» Directions
Repeat the entries below exactly, pictures excluded.

[Records excerpted from a collection]

******

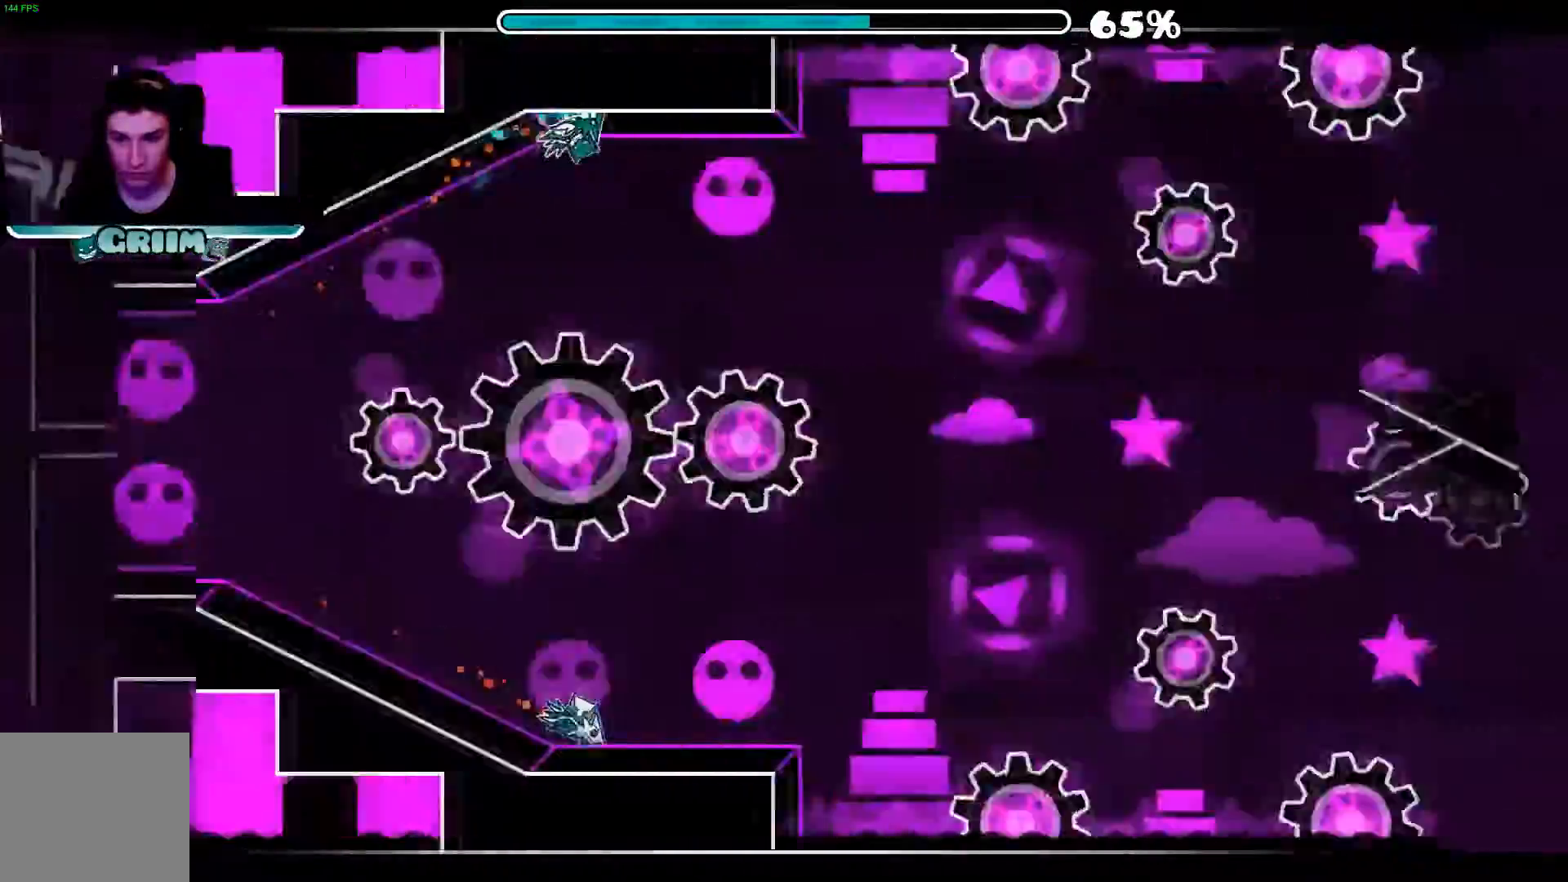
{"buttons": [], "left_stick": "center", "right_stick": "center"}
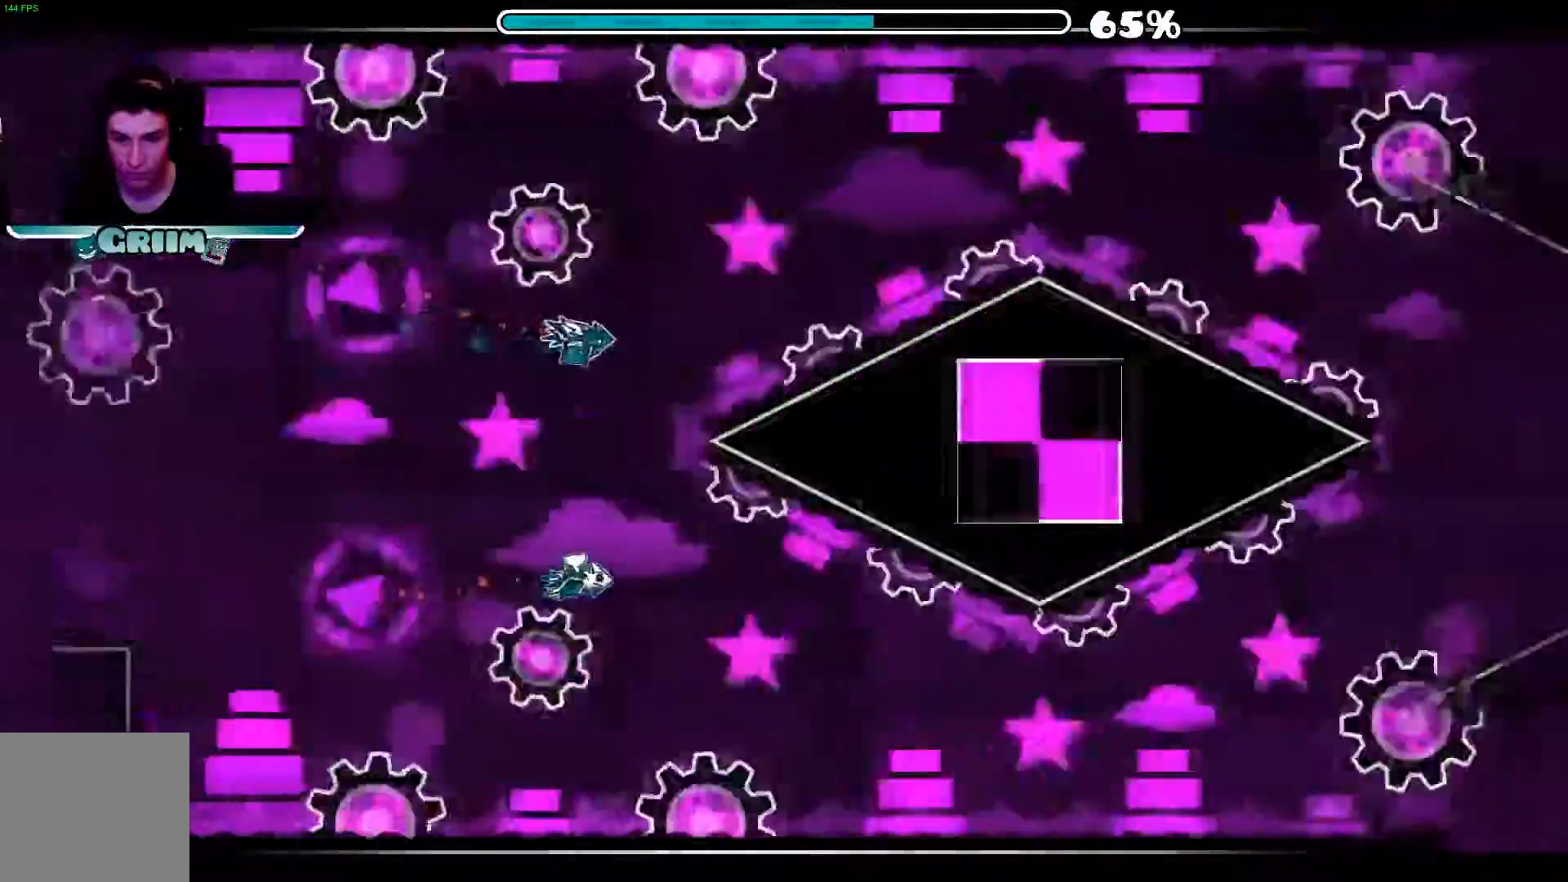
{"buttons": ["A"], "left_stick": "center", "right_stick": "center", "events": [[160, "A", "down"]]}
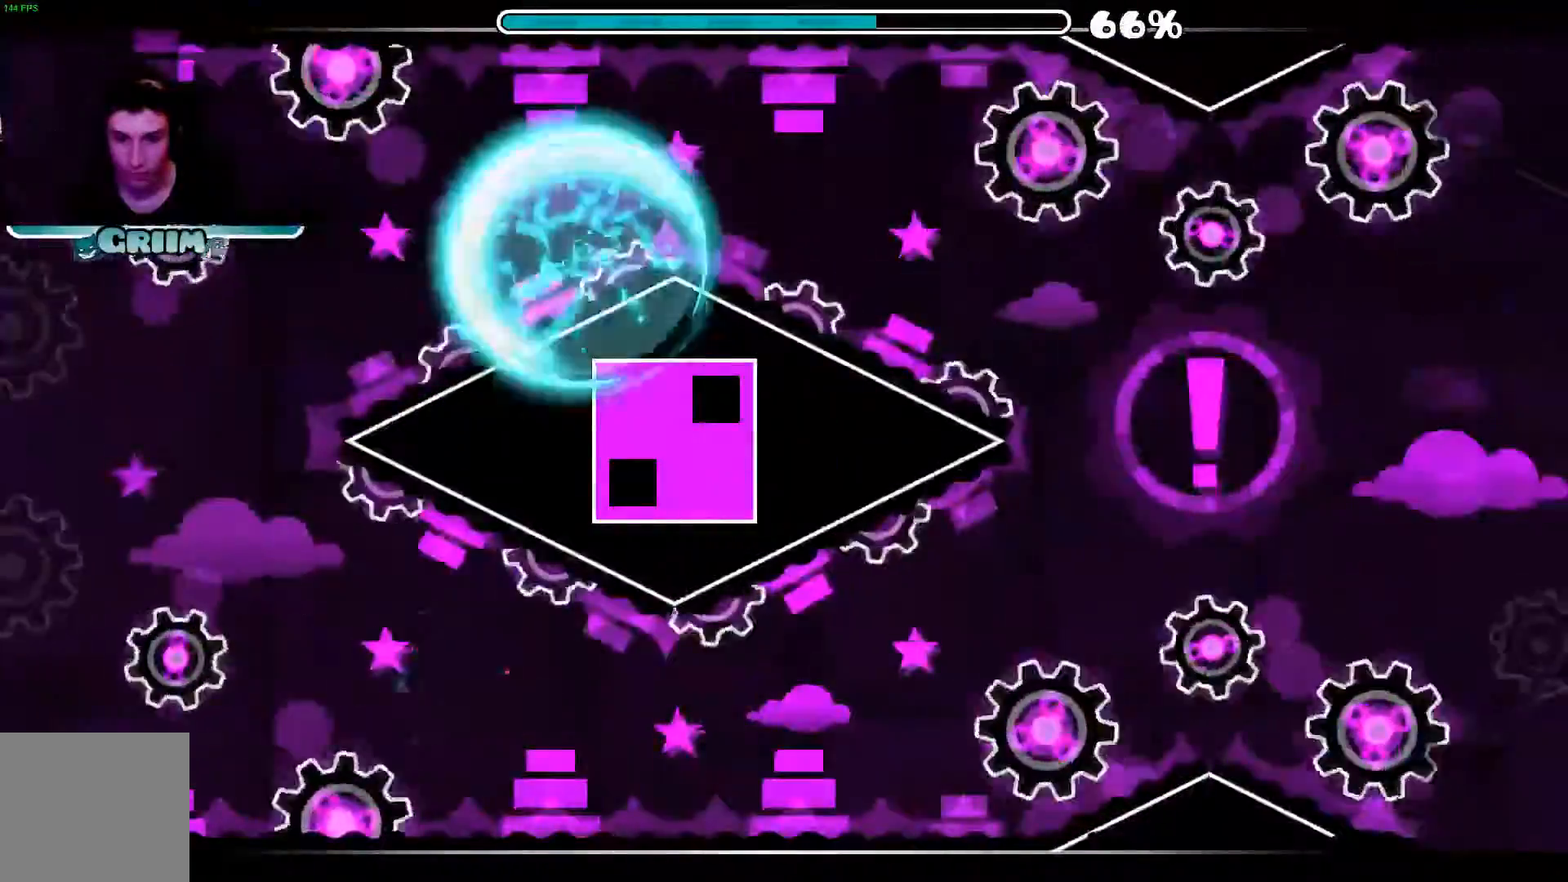
{"buttons": [], "left_stick": "center", "right_stick": "center", "events": [[100, "A", "up"]]}
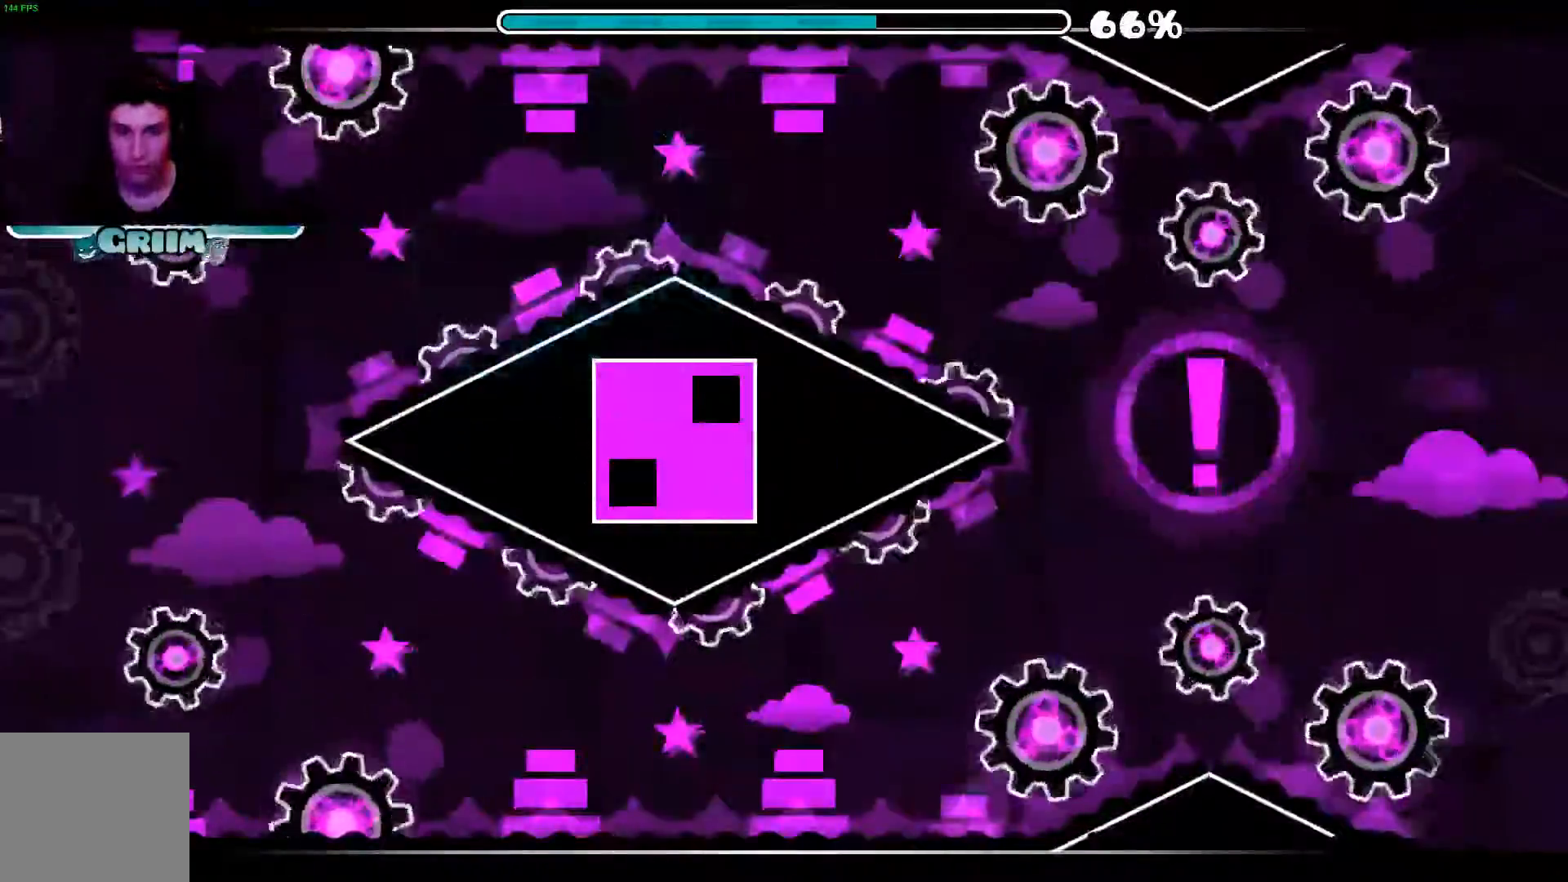
{"buttons": [], "left_stick": "center", "right_stick": "center", "events": []}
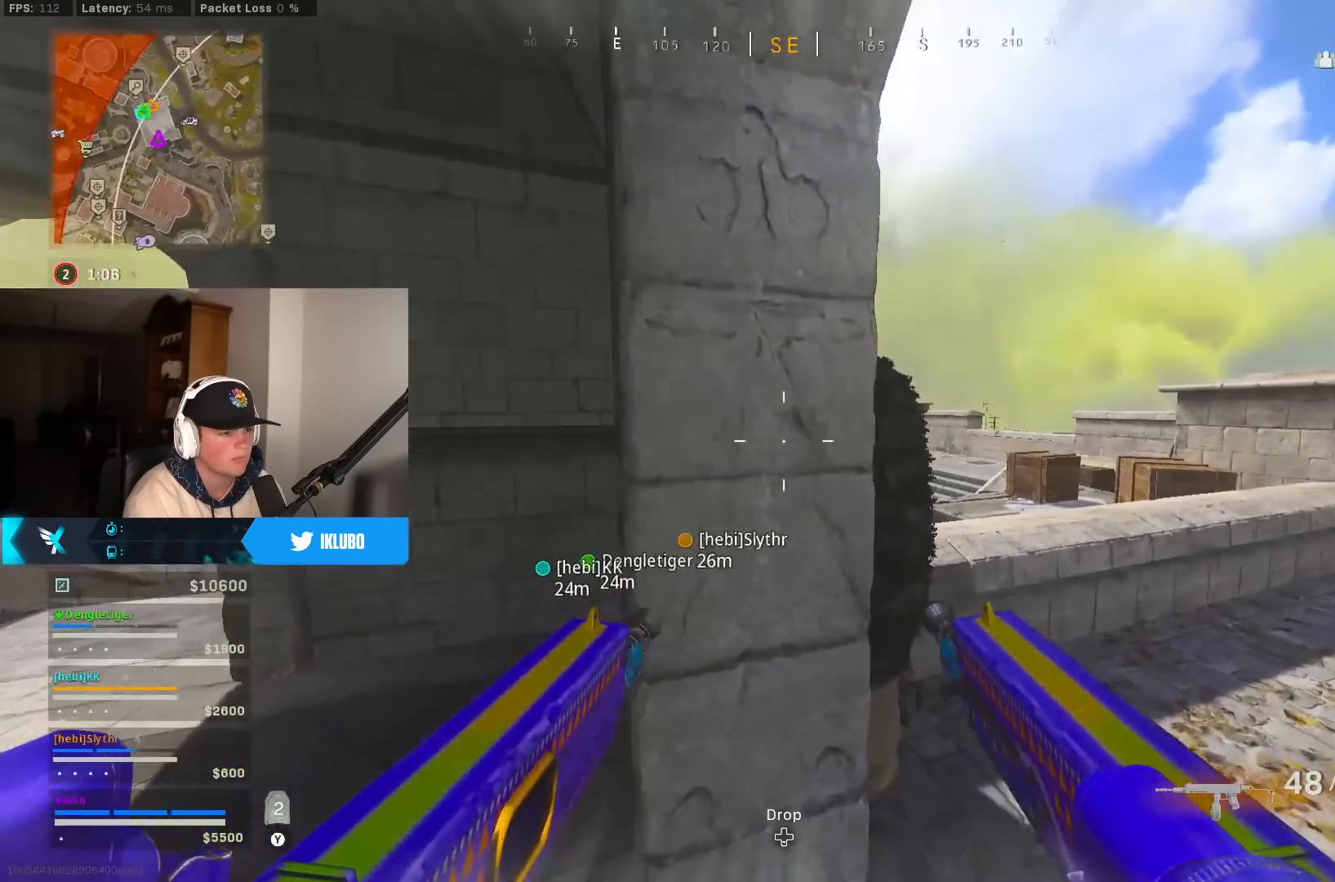
Gameplay with a controller (Xbox layout); each line is a JSON object with the inputs held at the frame after it (dt_ms = milliseconds from this image to that frame). "button_events" lists button changes between this image and that frame as [ms after this image, input, new state], when the widget could be followed in between (sticks are given only as held states).
{"dt_ms": 500, "buttons": [], "left_stick": "center", "right_stick": "center", "button_events": []}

******

» Your solution
{"buttons": [], "left_stick": "center", "right_stick": "center"}
{"buttons": ["A"], "left_stick": "center", "right_stick": "center", "events": [[160, "A", "down"]]}
{"buttons": [], "left_stick": "center", "right_stick": "center", "events": [[100, "A", "up"]]}
{"buttons": [], "left_stick": "center", "right_stick": "center", "events": []}
Gameplay with a controller (Xbox layout); each line is a JSON object with the inputs held at the frame after it (dt_ms = milliseconds from this image to that frame). "button_events" lists button changes between this image and that frame as [ms after this image, input, new state], when the widget could be followed in between (sticks are given only as held states).
{"dt_ms": 500, "buttons": [], "left_stick": "center", "right_stick": "center", "button_events": []}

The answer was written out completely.